_提供された文章_.

5.0 優美な音楽に、柔らかな陽の光に照らされながらゆっくりと散りゆく桜が、実に優しく幻想的で35年経っても決して色褪せない名作ですね。

2025年7月21日
iPhoneアプリから投稿
鑑賞方法:映画館

泣ける

幸せ

癒される

新文芸坐さんにて『中原俊の愛いとおしき作品たち』と題した特集上映にて『櫻の園』『12人の優しい日本人』の2作品連続上映。
上映後『櫻の園』には中原俊監督・中島ひろ子氏・梶原阿貴氏・シネマ・ボンクラージュ代表 藤井秀男氏、『12人の優しい日本人』には中原俊監督・相島一之氏・豊川悦司氏・藤井氏の豪華で貴重なトークイベントも実施。

『櫻の園』(1990年/96分)
『BANANA FISH』『ラヴァーズ・キス』『海街diary』の吉田秋生氏の原作漫画を脚本のじんのひろあきし氏が大胆にアレンジ。

毎年春の創立記念日にチェーホフの「桜の園」を上演することが伝統の女子高(桜華学園)演劇部員22名の当日朝8時から幕が開くまでのわずか2時間にフォーカスした群像劇。

特に映劇部3年の部長・志水由布子(演:中島ひろ子氏)、彼女がほのかに思いを寄せる倉田知世子(演:白島靖代氏)、そして志水に思いを寄せる杉山紀子(演:つみきみほ氏)の3人の恋愛までは至らない同性への憧れと友情に揺れる少女の心の機微が繊細に丁寧に描かれています。
男装の麗人を演じる白島靖代氏、つみきみほ氏の凛とした姿は宝塚を彷彿さえるほど美しく魅力的。

桜が咲き誇る中庭で思いを伝えた志水が倉田と一緒に記念写真を撮影、一枚一枚シャッターを押すたびに笑顔がこぼれ徐々に二人の距離が縮まる様を、杉山が切なく優しく見届けるシーンは何度観ても涙を誘います。

公開当時まだBLや百合などのジャンルは確立されておらず、女子高だけを舞台にした映画自体もめずらしく意欲的な作品でしたね。

_やること_.
上の映画評をもとに、桜華学園の演劇部が毎年春の創立記念日に上演する作品名を答えてください。

_提供情報_.

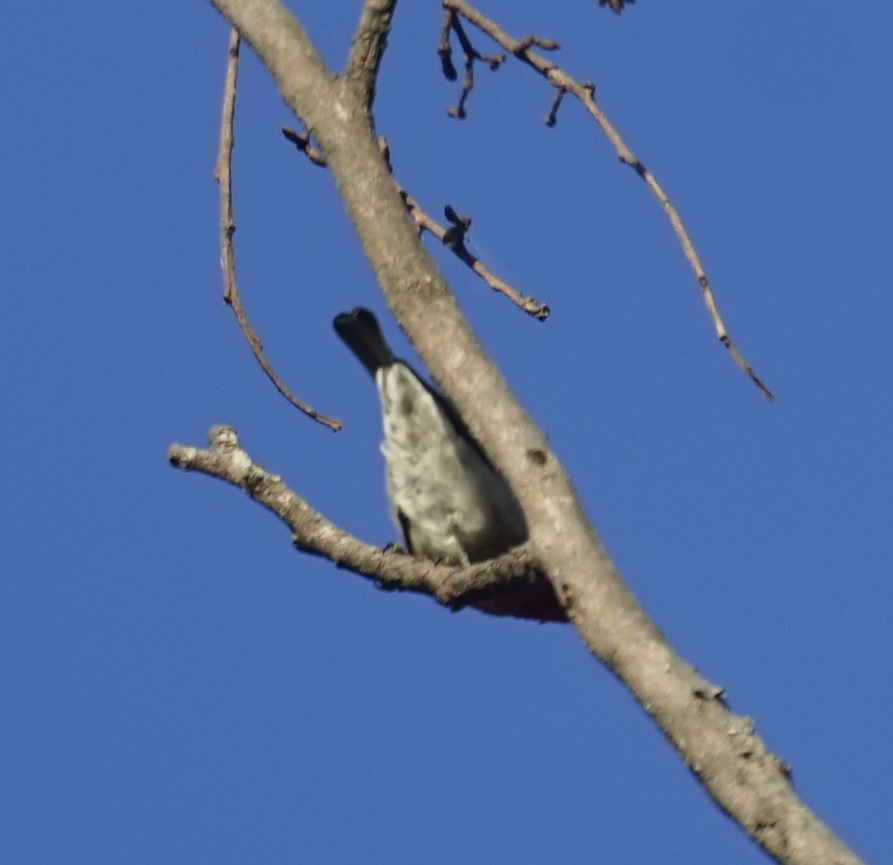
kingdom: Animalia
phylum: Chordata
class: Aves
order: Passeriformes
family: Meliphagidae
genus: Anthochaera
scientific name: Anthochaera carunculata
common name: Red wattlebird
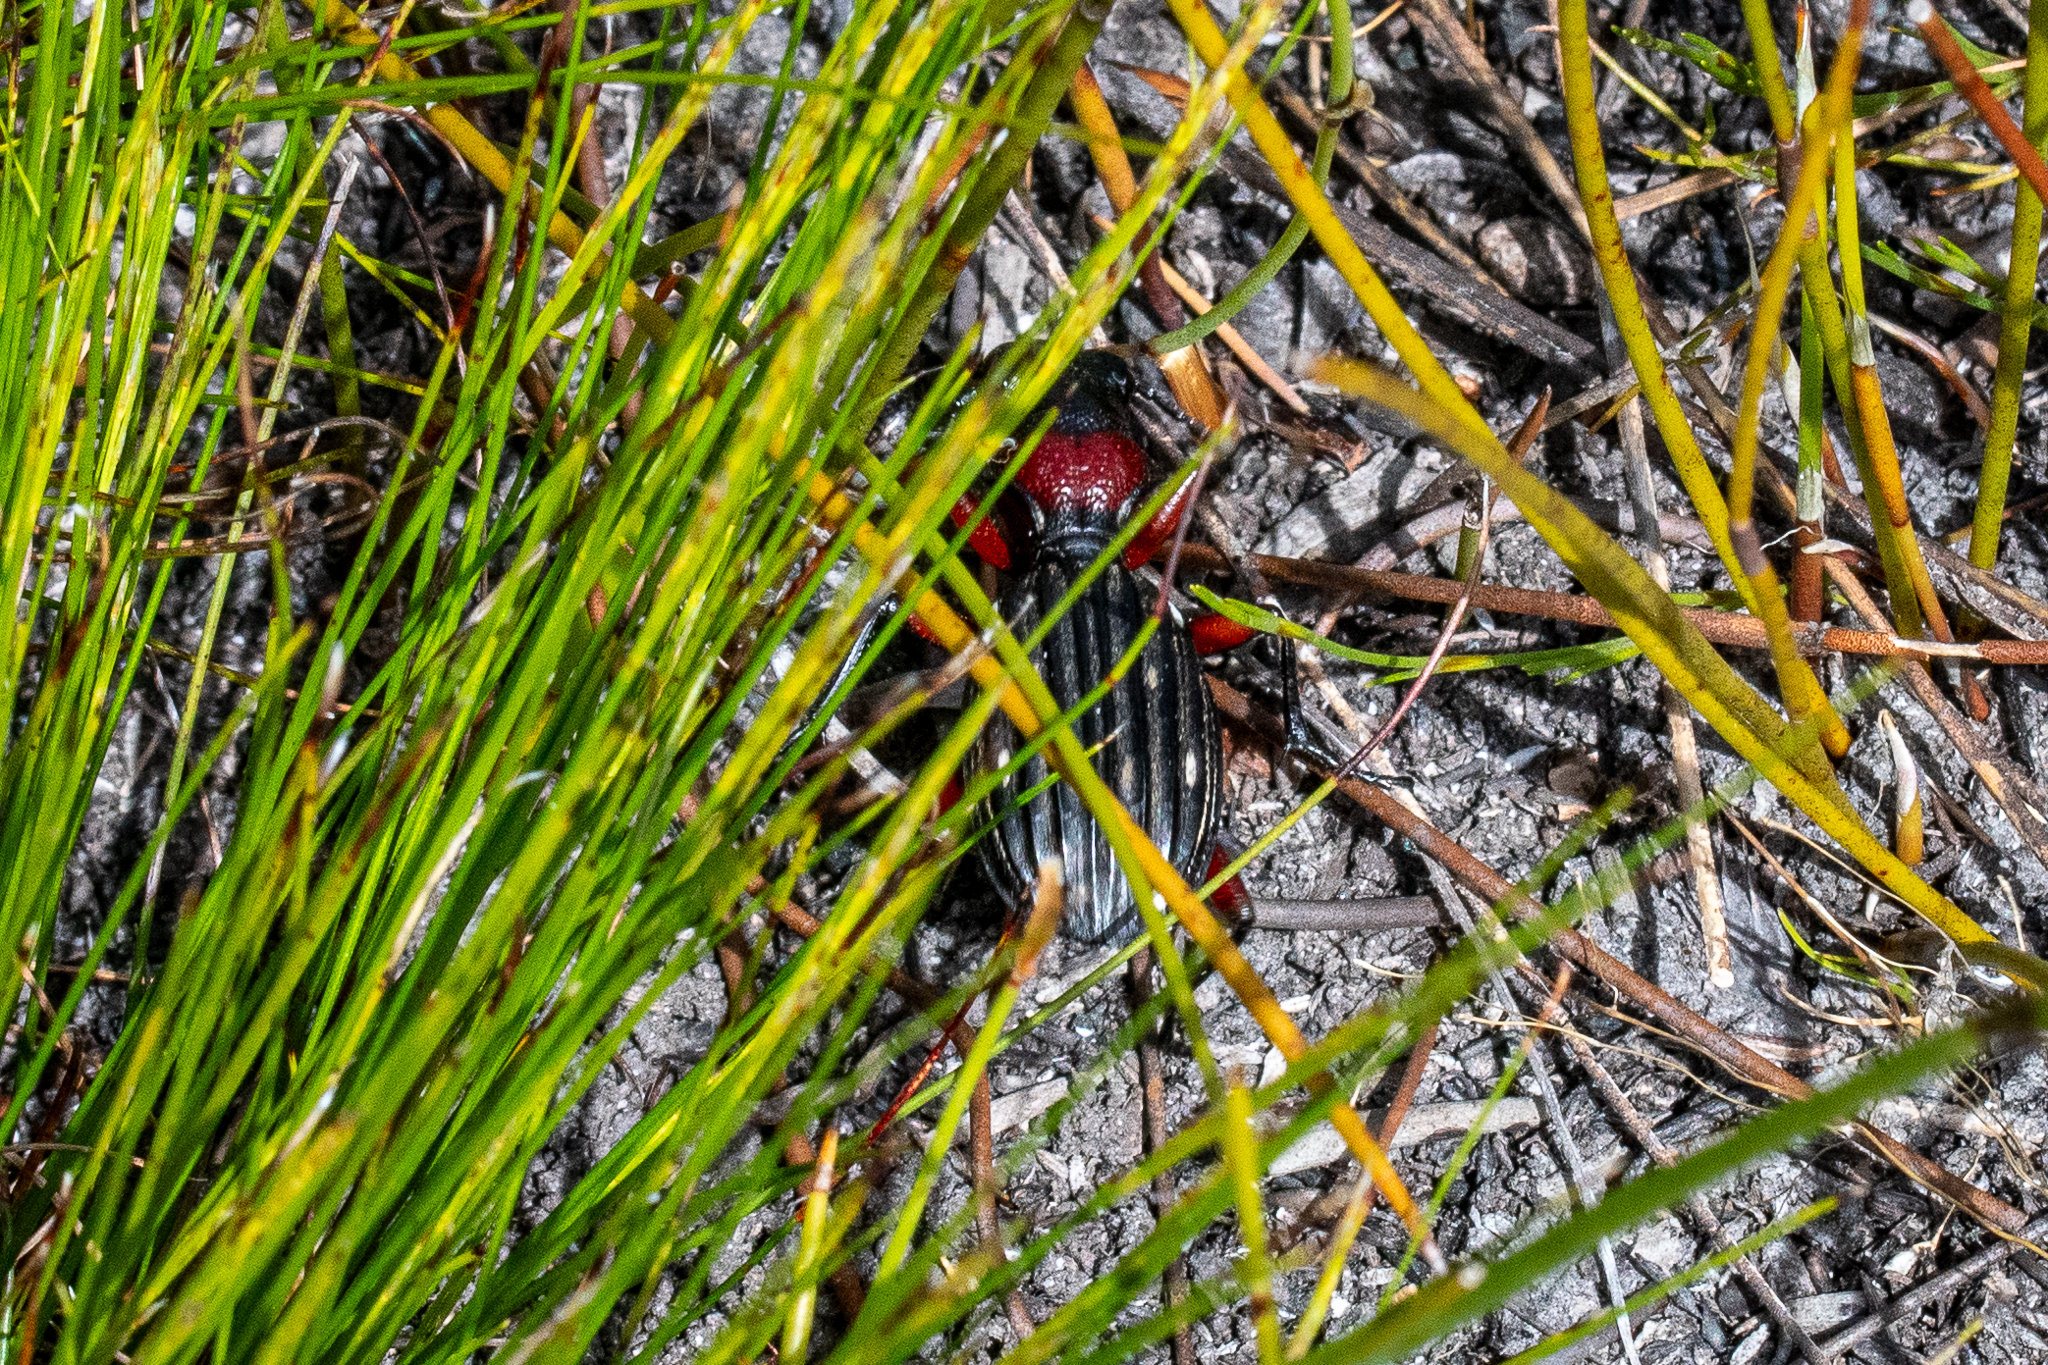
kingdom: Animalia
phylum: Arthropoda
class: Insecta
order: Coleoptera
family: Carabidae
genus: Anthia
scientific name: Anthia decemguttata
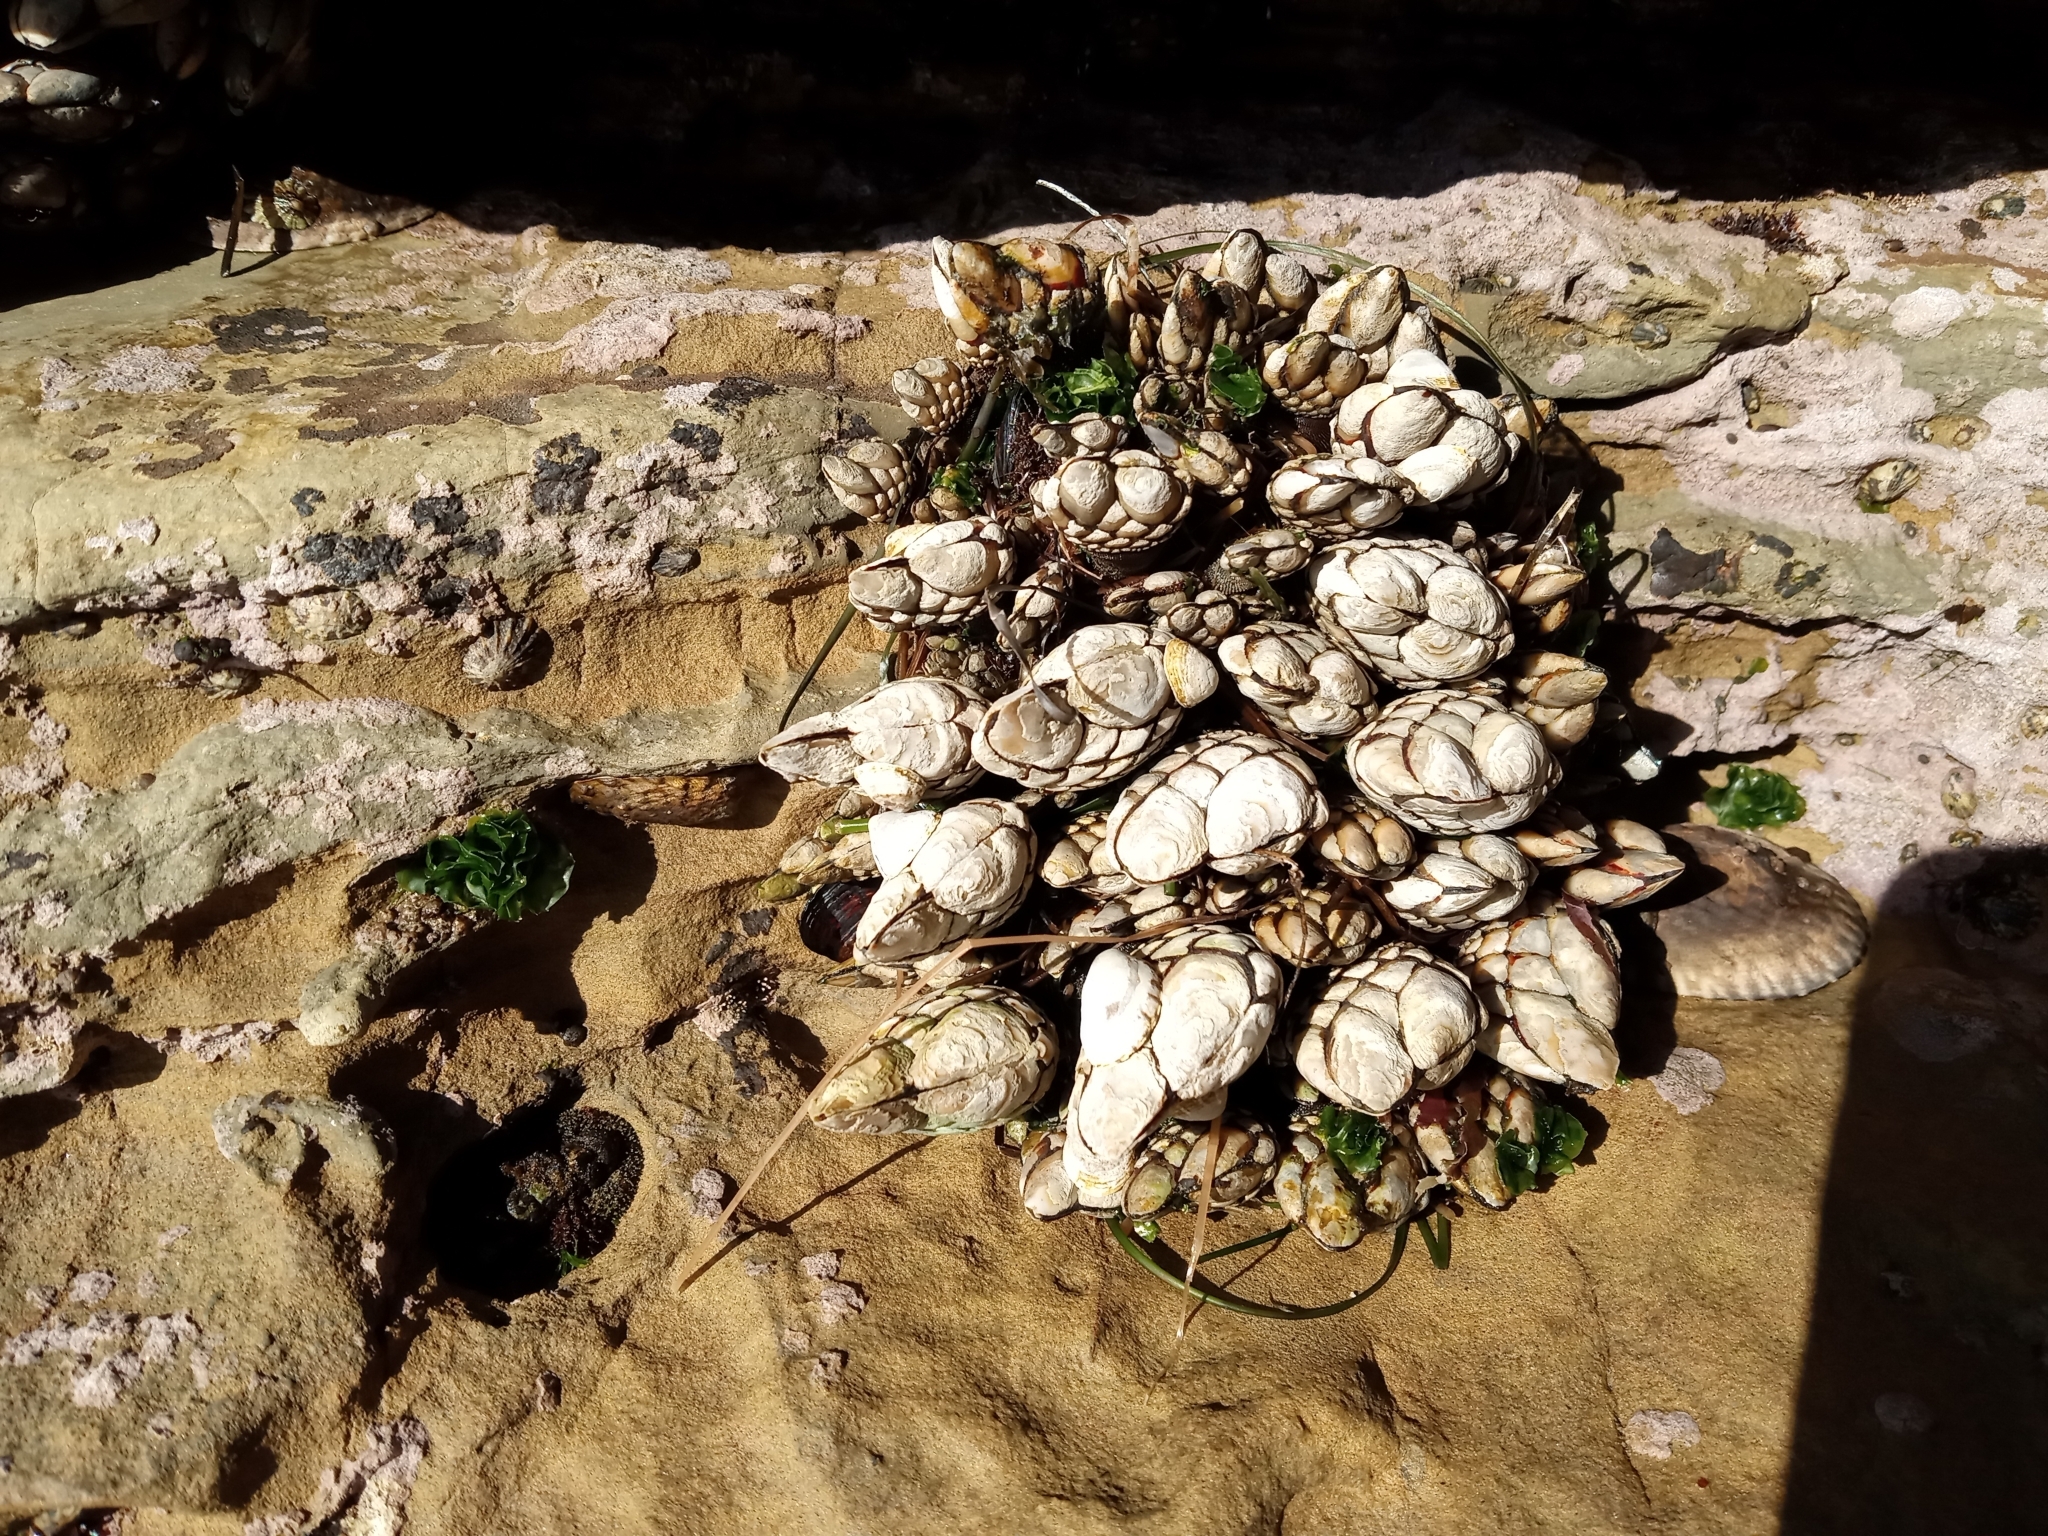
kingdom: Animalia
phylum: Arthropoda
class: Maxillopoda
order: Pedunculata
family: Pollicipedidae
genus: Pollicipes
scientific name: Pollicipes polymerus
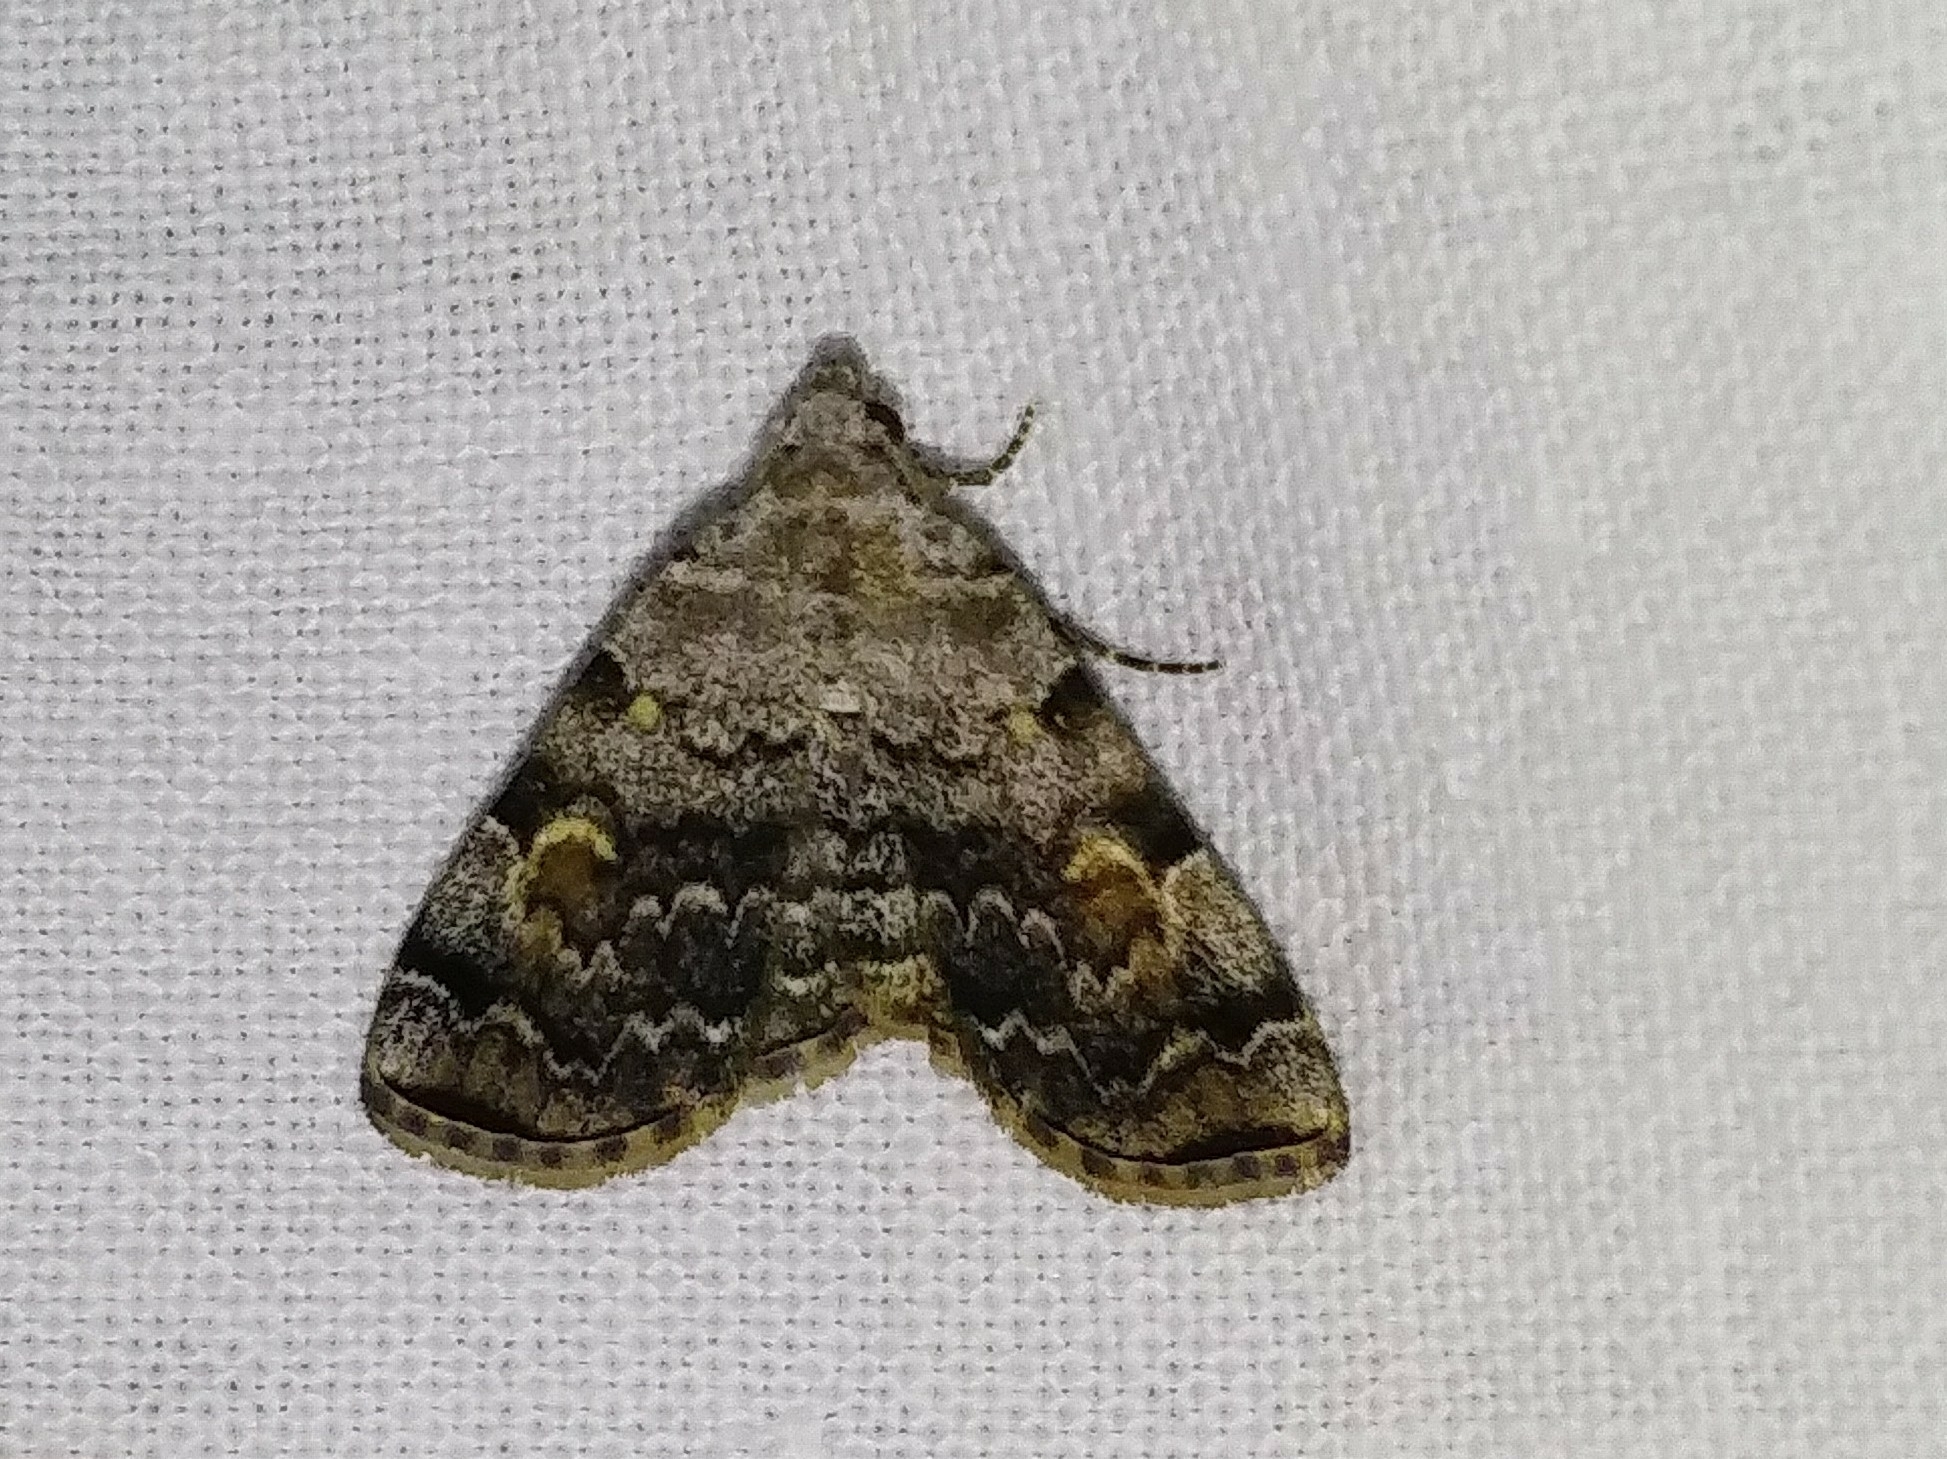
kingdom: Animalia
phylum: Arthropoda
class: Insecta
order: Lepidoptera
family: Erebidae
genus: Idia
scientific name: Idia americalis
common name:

_作業結果_.
チェーホフの「桜の園」